南北朝時代(6世紀。隋・唐の前)ころには行われていたようです。
その他
唐の時代ごろから温かい食事を我慢するだけでは面白くないので、寒食節を楽しむため様々な行事が行われました。
蹴鞠(けまり)、ブランコ、野山の散策、歌会などが行われました。もともとは冬至や清明節など他の時期に行われていたものが多いようです。
由来
もともとの由来は古い火の使用を止めて新しい火を使い始める「火改」の行事。
古代には「火」は貴重で神聖なものでした。同時に危険なものです。そこで古い火の使用を一斉に止めて。新しく火を灯す行事が世界各地で行われています。似たような行事は古代ヨーロッパでも行われていました。
寒食節になると冬から竈(かまど)や暖房のために使っていた古い火を消して。清明節に新しい火を灯します。
新しい火を灯すまでの間は火なしで生活しないといけません。火を使った料理が作れない。冷たい物を食べないといけないので「寒食節」といいます。
火を改める行事は2600年くらい昔の古代中国で行われ始めたといわれます。
その後。「なぜ火の使用を止めるのか」という理由を説明するために、介子推(かい しすい)の伝説が作られ広まりました。
一般に広まっている介子推の伝説。
春秋時代の晋・文公という人の臣下に介子推(かい しすい、紀元前7世紀頃)という人がいました。ある日、介子推は主君の文公と喧嘩(褒美に不満だったとも)して隠居。母と共に山で暮らしました。
文公は介子推を呼び戻そうとしましたが、介子推は戻ってきません。そこで文公は山に火を放ちました。山が火事になったら降りてくるだろうと思ったからです。ところが介子推は下山せず、母と共に洞窟で焼死しました。
介子推の死を哀れんだ文公は介子推の霊廟を立てて介子推の命日から3日間は火を使うことを禁止した。これが「寒食節」の始まり。とされます。
もともと「寒食節」と介子推は関係ありません。
歴史上の介子推が文公の元を去ったのは確からしいです。でもその後は行方不明。文公は介子推の待遇改善をしなかったのを後悔したといわれます。

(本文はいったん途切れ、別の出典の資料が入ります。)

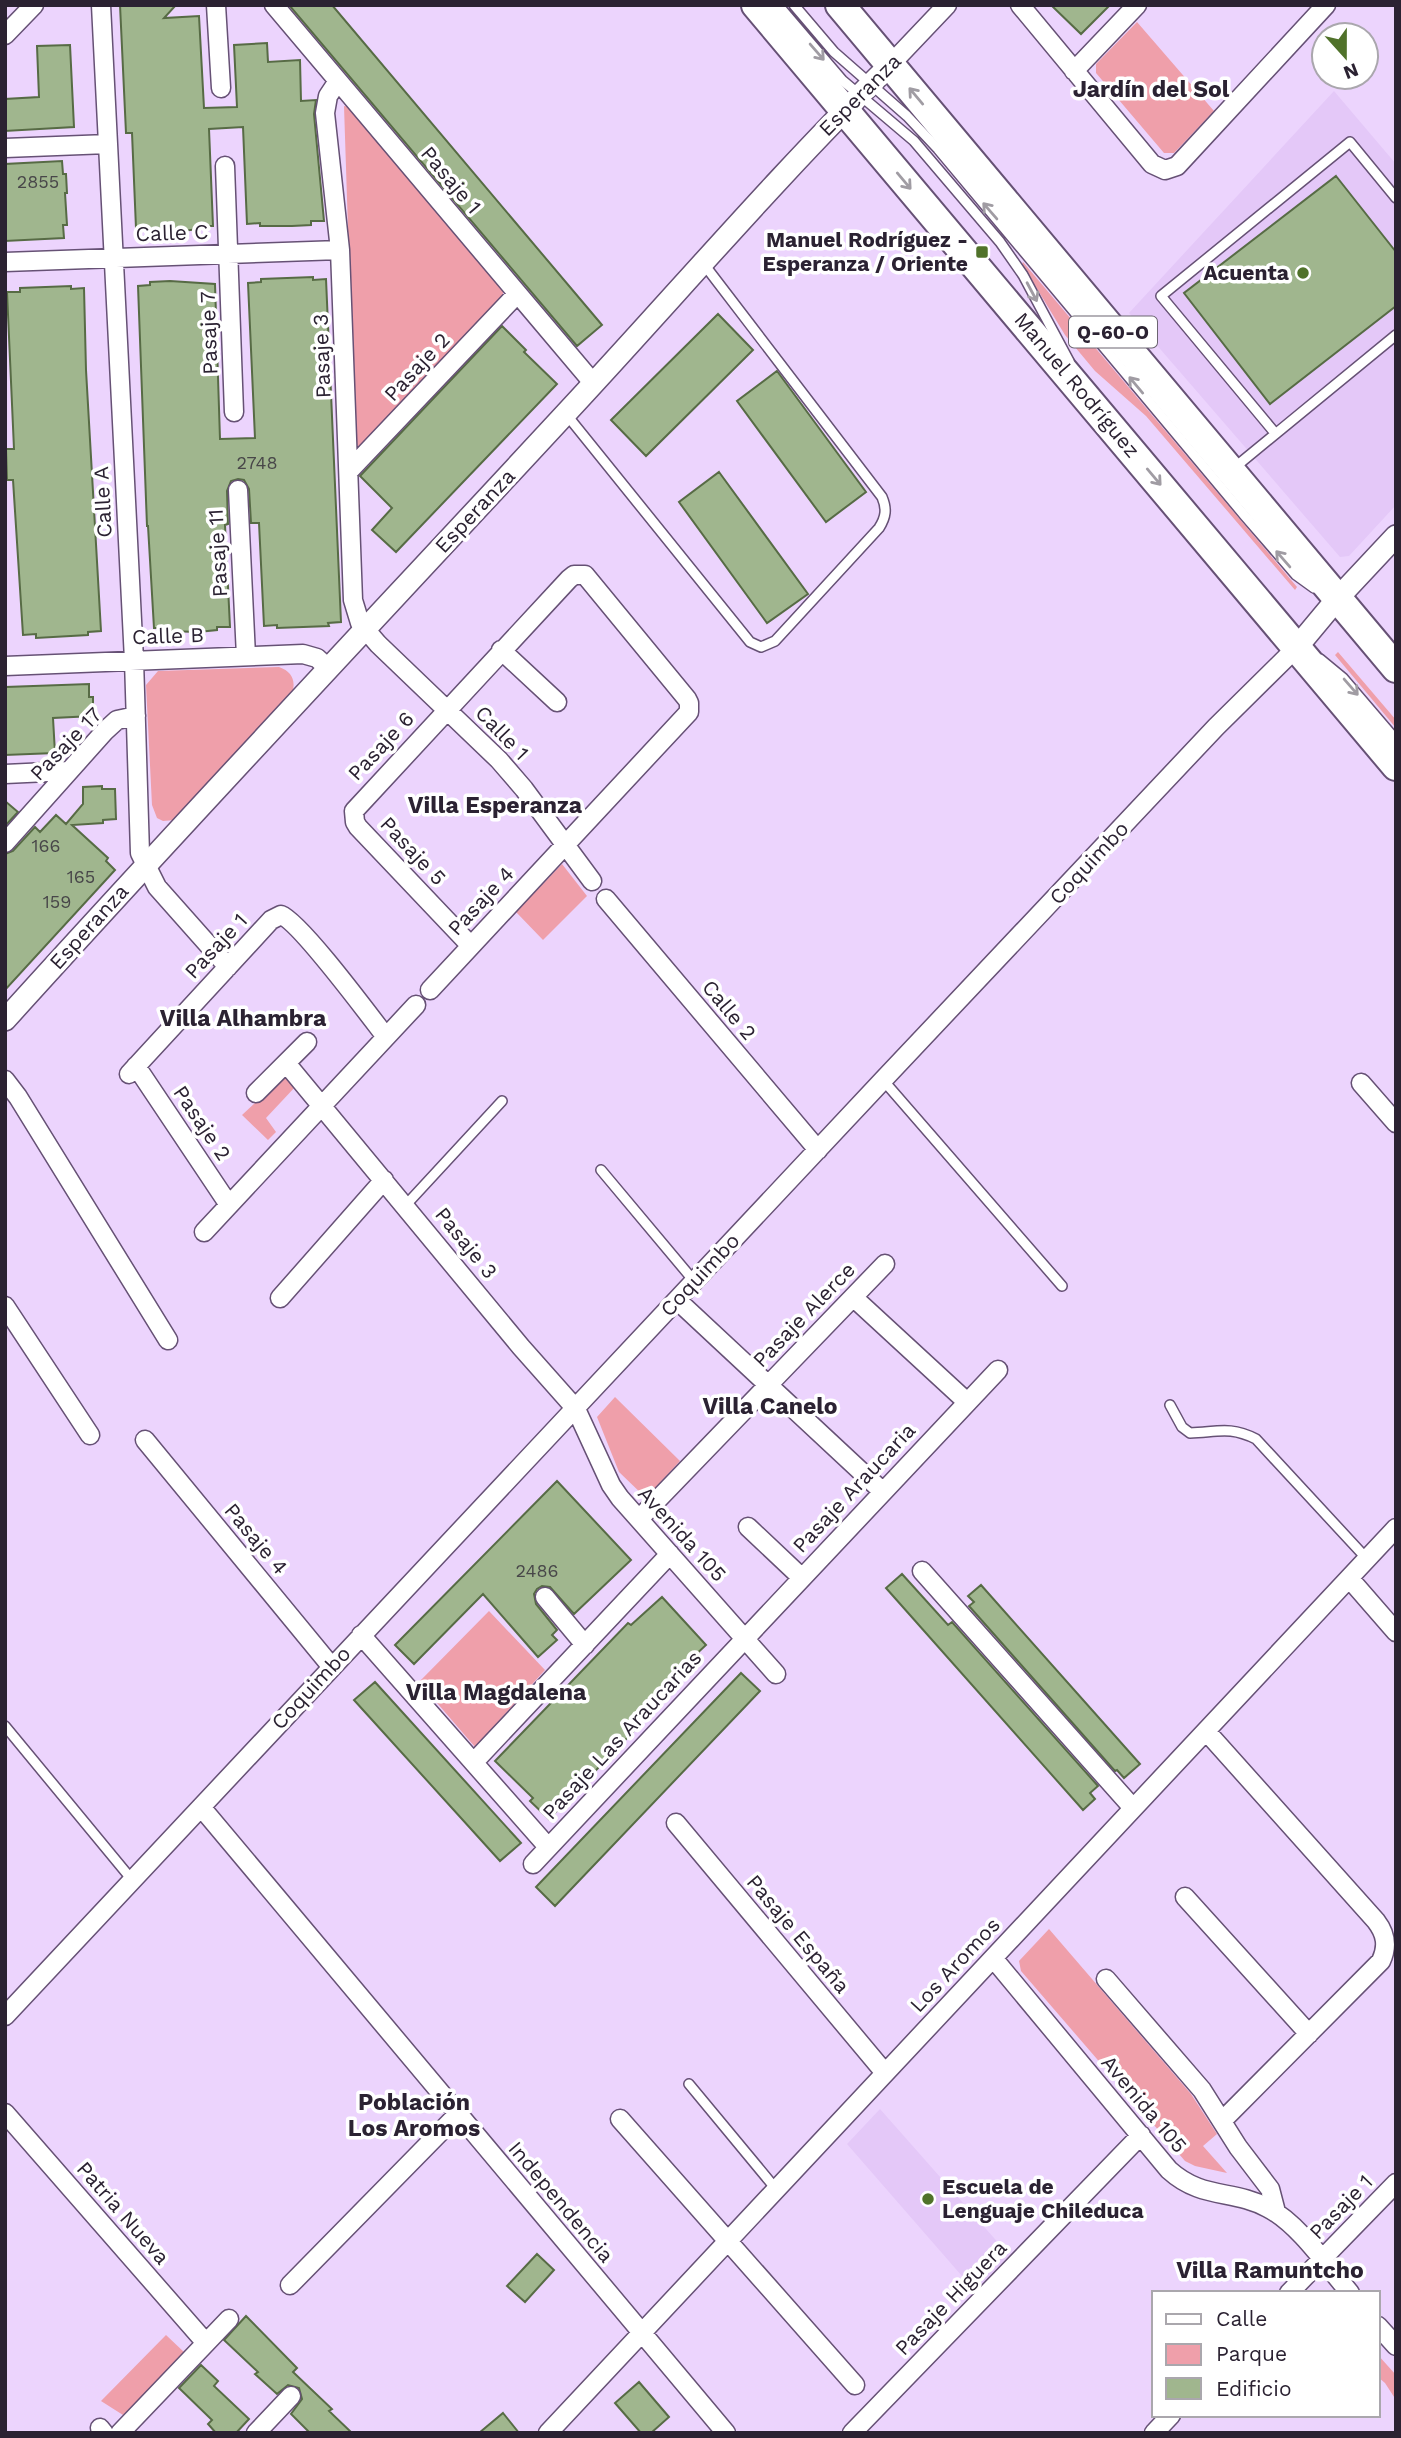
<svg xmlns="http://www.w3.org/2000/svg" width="1401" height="2438" font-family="'Work Sans',sans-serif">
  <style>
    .built { fill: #e4c8f8 }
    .green { fill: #ef9faa }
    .building { fill: #a0b68e; stroke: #576b45; stroke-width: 2 }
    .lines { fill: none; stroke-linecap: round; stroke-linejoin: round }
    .service-casing { stroke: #665175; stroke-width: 12 }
    .minor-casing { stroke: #665175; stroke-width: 21 }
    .tertiary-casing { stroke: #665175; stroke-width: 24 }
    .primary-casing { stroke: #665175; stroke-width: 32 }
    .service { stroke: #fff; stroke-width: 9 }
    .minor { stroke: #fff; stroke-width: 18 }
    .tertiary { stroke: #fff; stroke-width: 21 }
    .primary { stroke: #fff; stroke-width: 28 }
    .oneway { stroke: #a09ca3 }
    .poi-dot { fill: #50722a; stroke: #fff; stroke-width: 2.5 }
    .labels { text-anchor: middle; stroke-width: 7; stroke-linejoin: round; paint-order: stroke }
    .number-label { font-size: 18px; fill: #484749 }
    .shield { fill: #fff; stroke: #6b6470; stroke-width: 2 }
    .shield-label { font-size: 19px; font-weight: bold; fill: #2b2232 }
    .street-label { font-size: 21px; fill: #2b2232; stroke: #fff }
    .poi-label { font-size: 21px; font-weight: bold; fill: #2b2232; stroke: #fff; text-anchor: end }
    .neighbourhood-label { font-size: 23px; font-weight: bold; fill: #2b2232; stroke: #fff }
  </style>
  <rect width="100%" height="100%" fill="#ecd4fd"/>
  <path class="built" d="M1334 91 1396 164V505L1349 556 1340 557 1129 313Z
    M880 2109 1009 2255 975 2291 847 2144Z"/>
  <path class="green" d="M1137 22 1214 111 1174 153H1164L1096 73V64Z
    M344 106 351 107 503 287V297L364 448 355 445Z
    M1023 262 1297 587 1295 590 1146 416 1095 371 1065 335 1022 264Z
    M1338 652 1396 720V728L1335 655Z
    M279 667C294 672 297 684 290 698L175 820 163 821 157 818 152 805 146 685 158 671Z
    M562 864 587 896 543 940 516 912Z
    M286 1074 296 1086 266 1118 276 1132 268 1140 242 1115Z
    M615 1397 680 1461 646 1498 619 1472 597 1417Z
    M489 1611 545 1670 475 1747 419 1682Z
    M1049 1929 1191 2094 1217 2134 1203 2146 1227 2173 1195 2166 1185 2161 1021 1971 1019 1961Z
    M166 2335 185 2353 123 2415 101 2401Z
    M1378 2355 1396 2375V2400L1385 2383 1378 2377Z"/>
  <path class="building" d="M120 5H176L164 18 199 16 204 108 237 107 234 45 267 43 268 62 300 60 301 101 316 100 314 114 324 221H311V225L292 226H260V223L247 224 243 127 209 129 213 226H200V229L181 231V228L150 230 149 227 136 228 132 133H126Z
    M289 5H332L602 325 577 346Z
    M1051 5H1110L1081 34Z
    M70 45 74 127 5 131V99L39 97 37 46Z
    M62 161 63 174H66L67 193H65L67 225H63L64 238 5 241V164Z
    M1336 176 1396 252V306L1270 404 1184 293Z
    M313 277V280L326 279 341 622 328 623 329 626 277 628V625L264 626 259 523H251L249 489 244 480 238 479 231 481 227 491 228 524 225 525 230 627H217V630L198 632 167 631V628H154L148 526H147L138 286 150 285V282L170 281 215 284 220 439 255 438 248 283 261 282V279Z
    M71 286V289L84 288 86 370 101 631 88 632V635L36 638V634L23 635 13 480H7L6 449H14L7 292H20V288Z
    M718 314 753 350 646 456 611 420Z
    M502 326 526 350 524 352 557 384 396 552 372 530 392 508 360 476Z
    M777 371 866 492 826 522 737 401Z
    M719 472 808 594 767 623 679 502Z
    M89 684V697H93V716L53 718 55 753 5 755 6 687Z
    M102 786V789H115L116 819 103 820V823L72 825 108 858 106 861 115 870 5 990V854L13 851 35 827 40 832 56 815 66 824 83 804V787Z
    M5 801 18 812 5 826Z
    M557 1481 631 1560 574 1614 550 1587 542 1586 537 1589 534 1594 536 1604 557 1630 552 1635 557 1640 538 1657 483 1594 414 1664 395 1645Z
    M902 1574 948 1625 952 1622 1098 1786 1090 1793 1095 1799 1083 1810 886 1588Z
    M981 1585 1140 1764 1124 1778 1117 1770 1115 1771 969 1606 974 1602 968 1596Z
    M662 1597 706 1645 674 1675 681 1682 549 1819 530 1801 533 1798 495 1761 628 1623 631 1625Z
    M741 1673 760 1691 555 1906 536 1887Z
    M375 1682 521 1843 500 1861 354 1700Z
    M537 2254 554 2270 525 2302 507 2286Z
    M246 2316 297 2368 293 2372 332 2409 329 2411 352 2433H310L291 2414 302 2399 299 2388 288 2385 277 2394 255 2374 258 2372 224 2340Z
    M201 2365 218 2381 214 2386 249 2419 236 2433H216L208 2424 212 2420 179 2388Z
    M639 2382 669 2417 651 2433H641L615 2403Z
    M503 2413 519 2433H479Z"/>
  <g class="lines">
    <defs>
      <path id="service" d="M778 5 842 80 914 141 1000 242 1023 275 1069 361
        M794 5 834 52 907 116 938 149 1245 516 1296 575 1314 588
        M566 414 750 642 761 647 775 641 879 528C886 517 887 509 882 497L703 263
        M1275 433 1161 296 1350 142 1396 198
        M1234 468 1396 335
        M1320 659 1343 678 1396 740
        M883 1080 1062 1286
        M601 1170 694 1281
        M405 1206 502 1101
        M1170 1405 1182 1427 1190 1433C1218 1432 1230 1426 1256 1439L1367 1559
        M5 1726 133 1881
        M689 2084 776 2189"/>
      <path id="minor" d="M101 5 134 660 140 853 157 887 228 967
        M216 5 221 88
        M274 5 594 384
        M1020 5 1152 164 1165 170 1177 166 1326 5
        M5 35 34 5
        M890 65 947 5
        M1074 71 1137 5
        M338 81 328 96 325 113 340 250 353 600 360 623 378 644 499 760 524 789 592 881
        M5 148 108 144
        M225 166 234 412
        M5 262 340 250
        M349 471 517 294
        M238 490 246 656
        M501 650 557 702
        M5 666 303 654 317 658 328 668
        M5 774 69 771
        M5 843 105 731 117 720 136 716
        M606 899 818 1150
        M430 990 689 712V703L687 699 585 575H574L569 579 354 811 355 822 358 827 471 946
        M286 1063 521 1347 576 1409 611 1485 620 1498 776 1674
        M136 1066 229 1205
        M129 1074 271 920 281 915C300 922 369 1015 386 1037
        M5 1080 18 1097 168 1340
        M1361 1083 1396 1123
        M256 1093 307 1042
        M204 1232 416 1005
        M853 1297 967 1402
        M280 1298 384 1180
        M677 1300 882 1491
        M5 1306 90 1435
        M145 1440 331 1666
        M639 1519 885 1264
        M748 1527 801 1577
        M922 1571 1133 1808
        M1349 1578 1396 1632
        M545 1597 585 1645
        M361 1635 548 1847
        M1206 1731 1376 1921C1386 1934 1388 1946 1381 1961L1222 2121
        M474 1762 670 1554
        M201 1807 726 2433
        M676 1823 885 2073
        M533 1864 998 1370
        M1185 1897 1309 2034
        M993 1958 1169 2170C1202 2200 1233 2189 1268 2208 1299 2224 1327 2266 1350 2293
        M1106 1979 1202 2090 1238 2147 1270 2189 1276 2212
        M5 2016 883 1080 1216 727 1297 647
        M5 2113 206 2343
        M620 2119 855 2385
        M290 2285 458 2114
        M1289 2293 1396 2183
        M1378 2326 1396 2346
        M100 2428 104 2433
        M120 2433 229 2319
        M256 2433 291 2396
        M548 2433 1396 1528
        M852 2433 1141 2135
        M1154 2433 1171 2415"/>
      <path id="tertiary" d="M1297 647 1337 599 1396 536
        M5 1020C191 814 381 613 569 410 676 295 778 175 890 65"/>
      <path id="primary" d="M756 5 1396 766
        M840 5 1396 668"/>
    </defs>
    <use href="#service" class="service-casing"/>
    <use href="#minor" class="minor-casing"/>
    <use href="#tertiary" class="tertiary-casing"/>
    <use href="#primary" class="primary-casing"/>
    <use href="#service" class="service"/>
    <use href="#minor" class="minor"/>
    <use href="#tertiary" class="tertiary"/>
    <use href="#primary" class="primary"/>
  </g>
  <defs><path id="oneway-shaft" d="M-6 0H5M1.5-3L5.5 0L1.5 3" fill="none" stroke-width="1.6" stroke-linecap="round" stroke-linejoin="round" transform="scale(1.75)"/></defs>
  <g class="oneway">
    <use href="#oneway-shaft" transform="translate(817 52) rotate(49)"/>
    <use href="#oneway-shaft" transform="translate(916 96) rotate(-130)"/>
    <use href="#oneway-shaft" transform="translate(904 181) rotate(50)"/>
    <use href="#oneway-shaft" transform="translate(990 211) rotate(-131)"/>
    <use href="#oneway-shaft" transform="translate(1032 292) rotate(62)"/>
    <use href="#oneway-shaft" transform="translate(1136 385) rotate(-130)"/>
    <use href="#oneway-shaft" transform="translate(1154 477) rotate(50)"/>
    <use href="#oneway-shaft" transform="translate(1283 559) rotate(-131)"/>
    <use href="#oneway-shaft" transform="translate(1351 687) rotate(49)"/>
  </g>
  <g class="poi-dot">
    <rect x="975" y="245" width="14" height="14" rx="3.5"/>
    <circle cx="1303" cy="273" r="7"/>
    <circle cx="928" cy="2199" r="7"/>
  </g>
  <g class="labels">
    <g class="number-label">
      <text x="38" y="188">2855</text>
      <text x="257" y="469">2748</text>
      <text x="46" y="852">166</text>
      <text x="81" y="883">165</text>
      <text x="57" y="908">159</text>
      <text x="537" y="1577">2486</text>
    </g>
    <rect class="shield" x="1069" y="316.5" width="88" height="31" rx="5"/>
    <g class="shield-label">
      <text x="1113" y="339">Q-60-O</text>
    </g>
    <g class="street-label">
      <text transform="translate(860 95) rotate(-45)" y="7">Esperanza</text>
      <text transform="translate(451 180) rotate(50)" y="7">Pasaje 1</text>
      <text transform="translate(172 233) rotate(-2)" y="7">Calle C</text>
      <text transform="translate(209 333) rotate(-92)" y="7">Pasaje 7</text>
      <text transform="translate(322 356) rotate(-92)" y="7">Pasaje 3</text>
      <text transform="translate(417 367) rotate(-47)" y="7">Pasaje 2</text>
      <text transform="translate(1077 385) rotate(50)" y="7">Manuel Rodríguez</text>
      <text transform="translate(103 502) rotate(-93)" y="7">Calle A</text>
      <text transform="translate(475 511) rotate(-47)" y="7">Esperanza</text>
      <text transform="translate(218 553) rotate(-93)" y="7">Pasaje 11</text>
      <text transform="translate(168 636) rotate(-2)" y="7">Calle B</text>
      <text transform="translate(502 733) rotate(46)" y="7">Calle 1</text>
      <text transform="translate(66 744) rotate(-46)" y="7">Pasaje 17</text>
      <text transform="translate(381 746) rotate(-47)" y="7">Pasaje 6</text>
      <text transform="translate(413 851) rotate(47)" y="7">Pasaje 5</text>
      <text transform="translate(1089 863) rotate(-47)" y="7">Coquimbo</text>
      <text transform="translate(481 901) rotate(-47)" y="7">Pasaje 4</text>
      <text transform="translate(89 927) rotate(-48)" y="7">Esperanza</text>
      <text transform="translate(216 946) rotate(-47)" y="7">Pasaje 1</text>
      <text transform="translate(729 1010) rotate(50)" y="7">Calle 2</text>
      <text transform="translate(202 1123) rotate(56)" y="7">Pasaje 2</text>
      <text transform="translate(466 1243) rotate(51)" y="7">Pasaje 3</text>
      <text transform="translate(700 1275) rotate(-47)" y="7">Coquimbo</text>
      <text transform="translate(804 1315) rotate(-46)" y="7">Pasaje Alerce</text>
      <text transform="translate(854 1488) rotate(-47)" y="7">Pasaje Araucaria</text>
      <text transform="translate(682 1534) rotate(48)" y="7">Avenida 105</text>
      <text transform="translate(256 1539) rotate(50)" y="7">Pasaje 4</text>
      <text transform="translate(311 1688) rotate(-47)" y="7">Coquimbo</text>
      <text transform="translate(622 1735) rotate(-47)" y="7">Pasaje Las Araucarias</text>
      <text transform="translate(798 1934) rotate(50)" y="7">Pasaje España</text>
      <text transform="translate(955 1965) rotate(-47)" y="7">Los Aromos</text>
      <text transform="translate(1144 2104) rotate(50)" y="7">Avenida 105</text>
      <text transform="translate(561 2202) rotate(50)" y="7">Independencia</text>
      <text transform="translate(1341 2207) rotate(-46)" y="7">Pasaje 1</text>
      <text transform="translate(123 2213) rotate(49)" y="7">Patria Nueva</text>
      <text transform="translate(951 2298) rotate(-46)" y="7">Pasaje Higuera</text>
    </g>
    <g class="poi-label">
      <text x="968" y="247">Manuel Rodríguez -<tspan x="968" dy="24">Esperanza / Oriente</tspan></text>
      <text x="1289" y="280">Acuenta</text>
      <text x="942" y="2194" text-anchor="start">Escuela de<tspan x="942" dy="24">Lenguaje Chileduca</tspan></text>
    </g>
    <g class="neighbourhood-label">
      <text x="1151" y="97">Jardín del Sol</text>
      <text x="495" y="813">Villa Esperanza</text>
      <text x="243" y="1026">Villa Alhambra</text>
      <text x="770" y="1414">Villa Canelo</text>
      <text x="496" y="1700">Villa Magdalena</text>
      <text x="414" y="2110">Población<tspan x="414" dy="26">Los Aromos</tspan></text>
      <text x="1270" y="2278">Villa Ramuntcho</text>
    </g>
  </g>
  <rect width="1401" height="2438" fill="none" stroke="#2b2232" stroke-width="14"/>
  <rect x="1152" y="2291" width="228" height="126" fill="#ffffff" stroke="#aaa7ad" stroke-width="2"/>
  <rect x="1166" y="2314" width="35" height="10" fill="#ffffff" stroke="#aaa7ad" stroke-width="2"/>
  <text x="1216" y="2326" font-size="21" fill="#2b2232">Calle</text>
  <rect x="1166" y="2344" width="35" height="21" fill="#ef9faa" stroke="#aaa7ad" stroke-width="2"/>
  <text x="1216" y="2361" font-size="21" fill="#2b2232">Parque</text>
  <rect x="1166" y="2378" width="35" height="21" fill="#a0b68e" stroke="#aaa7ad" stroke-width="2"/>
  <text x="1216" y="2396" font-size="21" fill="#2b2232">Edificio</text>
  <g transform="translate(1345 56) rotate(159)"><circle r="33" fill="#ffffff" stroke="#aaa7ad" stroke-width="2"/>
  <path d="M0-5L12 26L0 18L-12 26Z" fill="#50722a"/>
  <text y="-10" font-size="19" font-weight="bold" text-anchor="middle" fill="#2b2232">N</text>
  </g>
</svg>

介子推が焼死したストーリーになったのは漢の時代と思われます。
宋の時代になると介子推は飢えて苦しんでいる文公のために自分のモモ肉を切って食べさせたという美談が追加されました。(中国では極端な食糧難になると人肉を食べるので、自分の肉を食べさせることが親孝行や忠義の美談になるのです)
漢の時代から後の人達は「介子推の伝説」を理由に「寒食節」をしていたようです。古代の火の信仰から「故人の供養」や「忠義」といったストーリーに置き換わって王朝時代の人々には受け入れやすかったようです。儒教社会ではさらに故人の供養が祖先を祀ることに繋がり。墓参りや祖先崇拝と切り離せない行事になりました。
寒食節の広まり
「寒食節」は清朝までは行われていました。その後の中国では近い時期に行われる「清明節」と一緒になってしまい、多くの地域で「寒食節」は廃れました。でも一部の地域では今も「寒食節」が行われているようです。
現代でも盛んに行われているのが韓国です。祖先崇拝の特に強い朝鮮王朝時代には寒食節が熱心に行われました。今でも寒食節にはお墓参りやお墓の清掃などが行われています。
朝鮮と同じように中国の影響を受けたベトナムでも行われています。
日本では寒食節は行われていません。日本では春の墓参りといえば「お彼岸」があります。火改の行事もあまり流行りませんでした。でも今でも京都の一部の地域には竈の火を消して神社から新しい火をもらってくるという行事があります。「火改」の部分は似ていてもその他の部分は寒食節とは違うようです。